Qué hacer:
a) Filtra el listado y copia todas las líneas donde aparezca la cadena "kern".
b) Retoma el texto sobre la ciudadanía democrática y continúalo a partir de su última oración.

Texto para leer:
+ + + +

Educación y ciudadanía

Ciudadanía democrática
En nuestro vocabulario político la noción de ciudadanía está fuertemente asociada con la de democracia. En
tanto que herederos y portadores de este vocabulario estamos habituados a pensar la democracia como
gobierno del pueblo, la participación política como participación en la formación del gobierno y de las
decisiones de gobierno, y la participación en la formación del gobierno y de las decisiones de gobierno como
ciudadanía. En su sentido original, que puede encontrarse ya en la Etica a Nicómaco de Aristóteles,
ciudadanía designa, simplemente, al ser miembro de una comunidad política, independientemente de la
forma que esta comunidad adopte. Esta extensión todavía permite distinguir entre membrecía en una
comunidad política, es decir, una comunidad sujeta a leyes fundamentales o constitutivas, y membrecía en
una comunidad no política o despótica, es decir, una comunidad sujeta solamente a la voluntad de los
gobernantes. (…)
El principio de acuerdo con el cual y el procedimiento a través del cual se constituye el gobierno permite,
entonces, distinguir entre distintas formas de ciudadanía. Lo característico del gobierno democrático es que
todos los ciudadanos tienen la posibilidad de elegir y ser elegidos para gobernar por un período determinado.
El principio sobre el cual se funda la legitimidad de los órdenes democráticos modernos es el principio de
autonomía. De acuerdo con este principio sólo pueden considerarse justas aquellas leyes o mandatos que
una persona adulta, completamente desarrollada y en pleno ejercicio de sus funciones, aceptaría darse a sí
misma. Ningún adulto está en condiciones de determinar qué es lo que mejor conviene o verdaderamente
representa los intereses de ningún otro adulto. En este sentido, el mejor gobernante de cada uno es uno
mismo. La distinción de la ciudadanía democrática reside, en primer lugar y tal como lo sostiene nuestra
comprensión habitual del término, en el derecho a participar en la formación y en las decisiones de gobierno
y, consecuentemente, la obligación de reconocer un derecho igual a todos los otros miembros de la
comunidad política, independientemente de la convergencia o divergencia entre sus ideas e intereses y los
nuestros.
Estos derechos adicionales van acompañados de la responsabilidad adicional de fundar nuestros juicios y
decisiones políticas de modo tal que hacerlos aceptables para el resto de los ciudadanos y compatibles con su
ejercicio efectivo de un conjunto de derechos idéntico al nuestro.

+ + + +

Listado:

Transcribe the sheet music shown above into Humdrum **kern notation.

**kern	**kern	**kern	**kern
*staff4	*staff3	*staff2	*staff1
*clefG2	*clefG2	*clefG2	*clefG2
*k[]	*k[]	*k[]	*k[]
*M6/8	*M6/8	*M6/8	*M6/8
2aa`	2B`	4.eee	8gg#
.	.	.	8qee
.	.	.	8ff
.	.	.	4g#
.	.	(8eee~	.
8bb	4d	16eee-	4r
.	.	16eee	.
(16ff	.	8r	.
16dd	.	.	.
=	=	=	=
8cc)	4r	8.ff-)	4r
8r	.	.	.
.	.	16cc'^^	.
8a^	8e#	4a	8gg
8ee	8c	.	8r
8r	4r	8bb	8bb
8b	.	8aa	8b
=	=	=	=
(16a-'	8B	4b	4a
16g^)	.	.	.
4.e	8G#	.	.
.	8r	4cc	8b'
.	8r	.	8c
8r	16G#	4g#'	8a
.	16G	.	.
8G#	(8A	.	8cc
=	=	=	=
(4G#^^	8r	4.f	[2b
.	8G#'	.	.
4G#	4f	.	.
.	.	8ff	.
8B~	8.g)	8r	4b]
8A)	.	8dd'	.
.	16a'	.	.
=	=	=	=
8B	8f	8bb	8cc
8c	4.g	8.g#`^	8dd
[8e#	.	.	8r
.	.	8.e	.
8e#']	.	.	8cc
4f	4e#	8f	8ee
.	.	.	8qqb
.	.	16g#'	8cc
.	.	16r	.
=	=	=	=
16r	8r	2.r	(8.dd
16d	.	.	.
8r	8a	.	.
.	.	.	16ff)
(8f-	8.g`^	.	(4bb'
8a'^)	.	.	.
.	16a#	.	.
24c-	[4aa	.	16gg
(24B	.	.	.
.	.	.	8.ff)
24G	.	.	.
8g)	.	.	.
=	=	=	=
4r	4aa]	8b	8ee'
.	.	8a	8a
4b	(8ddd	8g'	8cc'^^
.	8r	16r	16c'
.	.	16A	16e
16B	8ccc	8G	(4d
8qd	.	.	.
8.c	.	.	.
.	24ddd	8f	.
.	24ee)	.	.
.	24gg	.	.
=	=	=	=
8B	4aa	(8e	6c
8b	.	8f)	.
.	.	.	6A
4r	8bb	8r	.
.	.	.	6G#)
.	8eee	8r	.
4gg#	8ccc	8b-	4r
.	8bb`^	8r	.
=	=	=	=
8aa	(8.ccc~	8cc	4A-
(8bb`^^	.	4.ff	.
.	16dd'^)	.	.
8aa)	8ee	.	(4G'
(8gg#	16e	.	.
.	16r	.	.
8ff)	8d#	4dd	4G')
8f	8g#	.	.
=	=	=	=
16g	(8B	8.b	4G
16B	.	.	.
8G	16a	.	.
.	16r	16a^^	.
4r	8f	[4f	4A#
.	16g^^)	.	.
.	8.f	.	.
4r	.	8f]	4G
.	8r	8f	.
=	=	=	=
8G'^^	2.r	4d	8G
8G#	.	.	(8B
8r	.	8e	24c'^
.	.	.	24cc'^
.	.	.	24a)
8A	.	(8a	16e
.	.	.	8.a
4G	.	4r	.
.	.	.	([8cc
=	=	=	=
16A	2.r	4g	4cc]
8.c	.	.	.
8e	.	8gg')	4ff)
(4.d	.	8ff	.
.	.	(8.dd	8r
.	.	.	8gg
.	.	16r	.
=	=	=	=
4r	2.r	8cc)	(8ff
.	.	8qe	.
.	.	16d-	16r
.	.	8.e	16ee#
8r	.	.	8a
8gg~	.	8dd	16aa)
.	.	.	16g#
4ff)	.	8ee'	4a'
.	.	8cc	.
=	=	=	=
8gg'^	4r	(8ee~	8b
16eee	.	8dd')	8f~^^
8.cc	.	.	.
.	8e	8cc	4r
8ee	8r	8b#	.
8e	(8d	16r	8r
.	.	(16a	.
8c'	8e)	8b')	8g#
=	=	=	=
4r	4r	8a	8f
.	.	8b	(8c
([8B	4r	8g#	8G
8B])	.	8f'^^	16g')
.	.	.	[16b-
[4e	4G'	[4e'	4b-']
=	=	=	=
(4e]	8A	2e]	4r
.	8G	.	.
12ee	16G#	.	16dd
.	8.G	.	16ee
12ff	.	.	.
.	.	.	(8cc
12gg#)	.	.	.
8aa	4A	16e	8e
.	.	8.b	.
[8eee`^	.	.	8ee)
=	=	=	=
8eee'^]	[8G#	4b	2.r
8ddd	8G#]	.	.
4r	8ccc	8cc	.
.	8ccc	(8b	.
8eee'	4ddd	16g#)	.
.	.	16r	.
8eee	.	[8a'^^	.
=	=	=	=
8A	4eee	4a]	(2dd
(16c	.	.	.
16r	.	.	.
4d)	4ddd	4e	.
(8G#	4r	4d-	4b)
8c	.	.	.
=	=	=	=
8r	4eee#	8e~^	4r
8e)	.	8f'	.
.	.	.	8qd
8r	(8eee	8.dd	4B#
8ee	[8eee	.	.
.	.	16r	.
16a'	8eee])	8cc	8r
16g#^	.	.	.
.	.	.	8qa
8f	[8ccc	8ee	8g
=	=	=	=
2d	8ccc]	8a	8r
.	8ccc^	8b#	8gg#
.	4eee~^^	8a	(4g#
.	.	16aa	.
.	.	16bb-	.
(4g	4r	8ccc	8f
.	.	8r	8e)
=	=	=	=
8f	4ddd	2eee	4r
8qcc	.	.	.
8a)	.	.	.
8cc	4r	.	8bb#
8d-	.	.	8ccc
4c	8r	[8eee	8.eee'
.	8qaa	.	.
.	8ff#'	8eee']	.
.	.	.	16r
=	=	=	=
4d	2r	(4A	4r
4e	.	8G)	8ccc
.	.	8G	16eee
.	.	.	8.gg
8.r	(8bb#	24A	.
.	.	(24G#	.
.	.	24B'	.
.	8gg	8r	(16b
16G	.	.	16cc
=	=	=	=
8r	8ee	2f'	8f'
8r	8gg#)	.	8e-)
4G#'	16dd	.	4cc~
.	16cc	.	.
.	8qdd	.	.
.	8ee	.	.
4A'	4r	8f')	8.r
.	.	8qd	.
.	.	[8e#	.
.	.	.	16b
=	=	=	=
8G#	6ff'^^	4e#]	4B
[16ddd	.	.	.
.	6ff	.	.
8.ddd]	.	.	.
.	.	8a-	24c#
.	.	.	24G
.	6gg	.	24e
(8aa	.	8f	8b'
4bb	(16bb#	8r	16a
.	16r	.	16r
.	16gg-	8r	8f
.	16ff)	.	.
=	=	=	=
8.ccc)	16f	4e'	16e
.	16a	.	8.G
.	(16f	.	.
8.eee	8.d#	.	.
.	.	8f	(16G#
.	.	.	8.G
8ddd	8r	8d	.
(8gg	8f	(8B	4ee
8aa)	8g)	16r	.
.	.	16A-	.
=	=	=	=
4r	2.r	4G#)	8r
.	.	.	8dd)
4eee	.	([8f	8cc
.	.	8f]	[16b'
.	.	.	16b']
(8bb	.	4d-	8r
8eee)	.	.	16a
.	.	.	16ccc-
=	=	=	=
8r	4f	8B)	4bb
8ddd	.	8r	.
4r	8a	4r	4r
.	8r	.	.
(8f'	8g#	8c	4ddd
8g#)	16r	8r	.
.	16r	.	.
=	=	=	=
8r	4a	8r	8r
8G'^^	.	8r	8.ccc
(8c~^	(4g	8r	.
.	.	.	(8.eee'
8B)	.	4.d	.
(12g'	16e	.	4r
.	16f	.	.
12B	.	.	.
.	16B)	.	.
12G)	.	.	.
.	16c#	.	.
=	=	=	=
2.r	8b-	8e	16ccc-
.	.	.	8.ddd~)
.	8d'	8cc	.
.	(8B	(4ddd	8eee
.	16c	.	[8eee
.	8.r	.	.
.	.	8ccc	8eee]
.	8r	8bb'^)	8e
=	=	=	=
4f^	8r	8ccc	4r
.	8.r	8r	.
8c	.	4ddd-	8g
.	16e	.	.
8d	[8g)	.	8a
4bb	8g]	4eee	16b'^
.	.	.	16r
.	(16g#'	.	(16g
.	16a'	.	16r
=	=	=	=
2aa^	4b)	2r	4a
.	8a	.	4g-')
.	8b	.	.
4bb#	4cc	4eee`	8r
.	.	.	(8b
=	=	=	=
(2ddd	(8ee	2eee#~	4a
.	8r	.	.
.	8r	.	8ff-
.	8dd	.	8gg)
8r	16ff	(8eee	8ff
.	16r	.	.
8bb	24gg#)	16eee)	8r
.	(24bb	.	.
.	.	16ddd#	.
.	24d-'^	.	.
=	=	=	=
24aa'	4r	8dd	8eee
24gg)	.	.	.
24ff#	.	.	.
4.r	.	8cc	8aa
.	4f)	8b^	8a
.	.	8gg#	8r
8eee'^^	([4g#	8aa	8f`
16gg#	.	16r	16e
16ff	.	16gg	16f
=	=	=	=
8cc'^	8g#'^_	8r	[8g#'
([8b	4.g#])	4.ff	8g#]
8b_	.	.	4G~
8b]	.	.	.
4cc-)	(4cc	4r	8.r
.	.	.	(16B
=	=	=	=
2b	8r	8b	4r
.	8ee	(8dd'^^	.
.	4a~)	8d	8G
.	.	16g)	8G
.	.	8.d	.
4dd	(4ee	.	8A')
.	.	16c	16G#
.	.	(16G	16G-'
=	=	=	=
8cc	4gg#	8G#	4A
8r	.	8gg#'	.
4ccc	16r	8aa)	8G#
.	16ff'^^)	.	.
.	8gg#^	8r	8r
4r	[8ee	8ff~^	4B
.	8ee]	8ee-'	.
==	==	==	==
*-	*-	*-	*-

+ + + +

Respuestas del ejercicio:
a)
Transcribe the sheet music shown above into Humdrum **kern notation.
**kern	**kern	**kern	**kern

b)
Democracia e igualdad
Existe un segundo sentido que solemos darle al término democracia, un sentido que sólo está
secundariamente relacionado con la forma de gobierno y que refiere, de modo más directo y elemental, a la
igualación de las condiciones sociales. Según Alexis de Tocqueville, que fue el primer autor en llamar la
atención sobre el punto, la democracia es un movimiento social, paulatino y de larga duración histórica, que
consiste en la erosión de las jerarquías sociales, fundamentalmente en su manifestación simbólica. De
acuerdo con esta perspectiva, el proceso de igualación democrática consiste no tanto en la ecualización
concreta de las condiciones de vida sino en la capacidad de pensar la diferencia social como desviación
respecto de una igualdad originaria y fundamental. Las diferencias que separan a ricos de pobres, mujeres
de hombres, diestros de torpes, honorables de villanos, pasan a ser concebidas como accidentes u obstáculos
salvables y, en este sentido, se erosiona la legitimidad de la riqueza, el género, la destreza y el honor como
fundamentos de los derechos políticos. (…)
La extensión del principio democrático entendido de esta manera a otras esferas de la vida social consiste en
la extensión de esta lógica ecualizante, homogeneizadora y corrosiva de las jerarquías y la autoridad.
De acuerdo con el significado concreto que en cada situación concreta se le dé a la idea igualitaria, el principio
de igualdad puede entrar en contradicción con el principio de autonomía que, como hemos visto, es el
fundamento de la legitimidad de la democracia política. Para identificar estas posibles contradicciones,
autores como Giovanni Sartori han propuesto distinciones entre distintas formas de igualdad.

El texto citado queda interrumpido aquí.